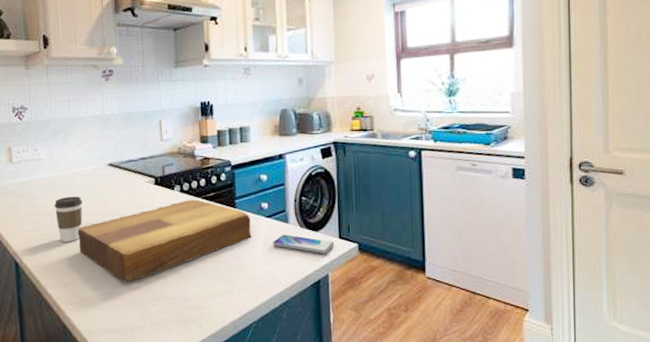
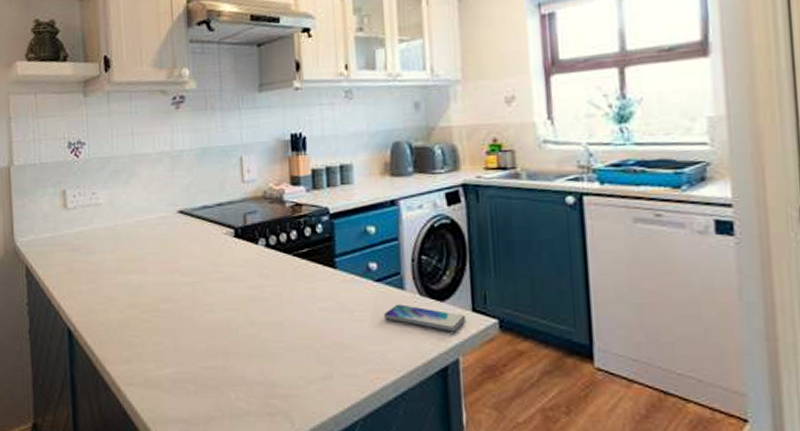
coffee cup: present [54,196,83,242] -> none [114,250,147,307]
cutting board: present [77,198,252,283] -> none [141,255,356,360]

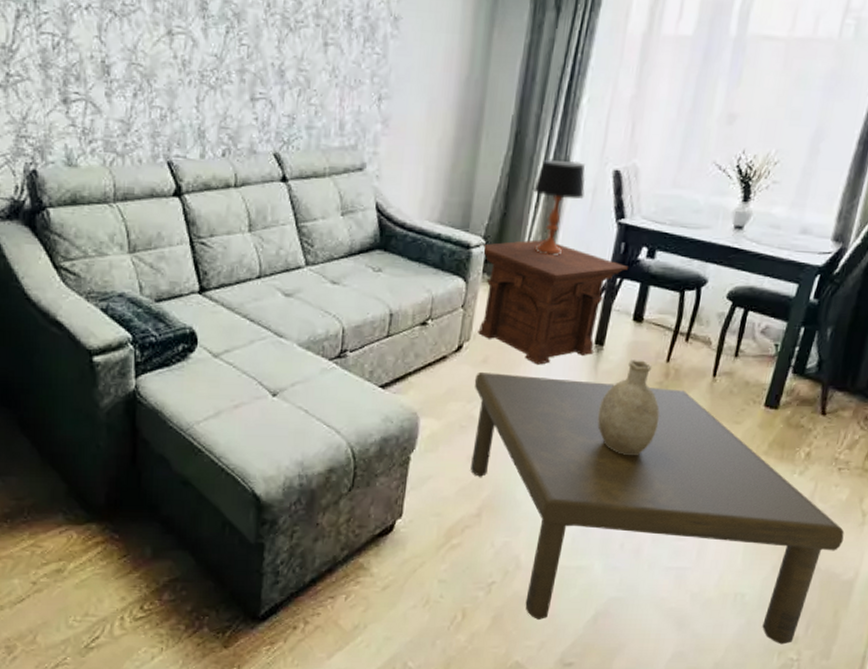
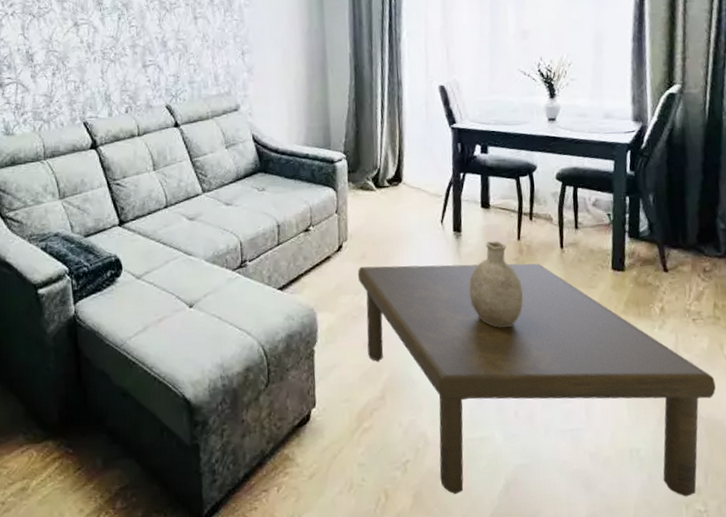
side table: present [478,239,629,365] -> none [342,149,469,255]
table lamp: present [533,159,586,255] -> none [377,82,419,161]

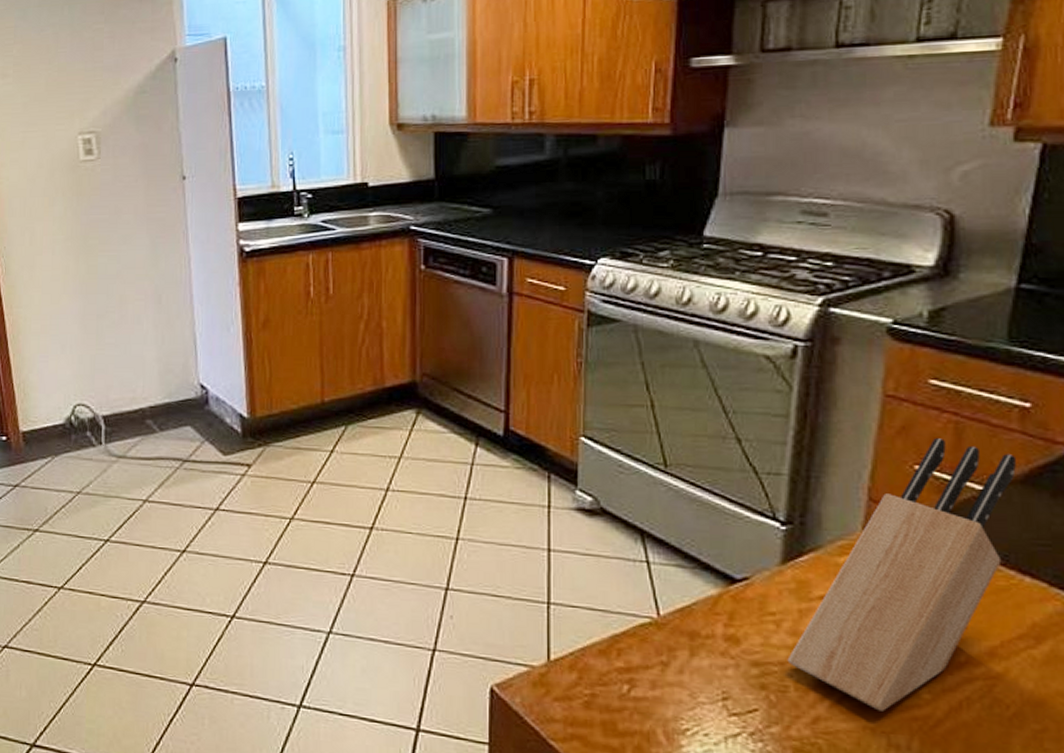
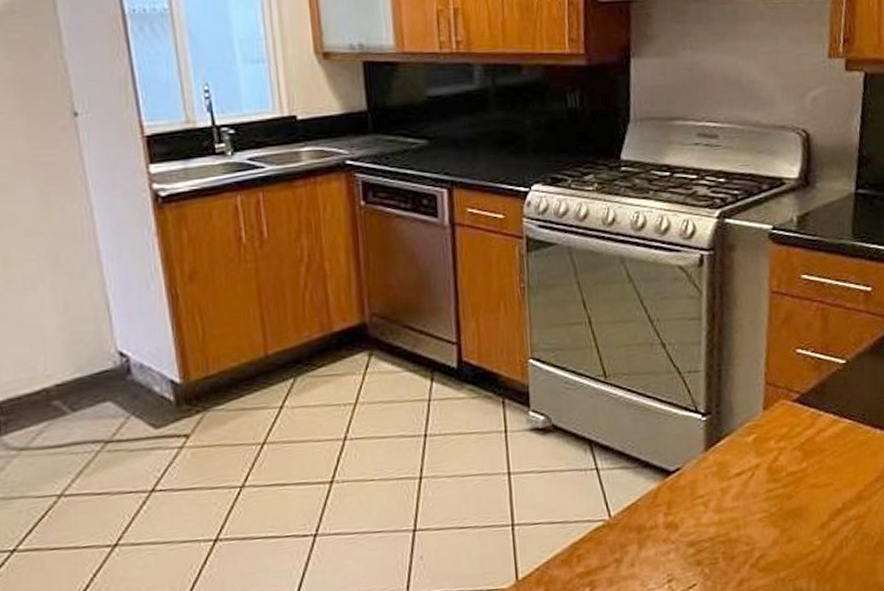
knife block: present [787,438,1016,711] -> none [715,324,865,563]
#####
### EXERCISE AIM
Every line from the first line of the entries above through the line with "table lamp: present" must be repeated exactly, and pictures must not be.

### THE COMPLETED TASK
coffee cup: present [54,196,83,242] -> none [114,250,147,307]
cutting board: present [77,198,252,283] -> none [141,255,356,360]

side table: present [478,239,629,365] -> none [342,149,469,255]
table lamp: present [533,159,586,255] -> none [377,82,419,161]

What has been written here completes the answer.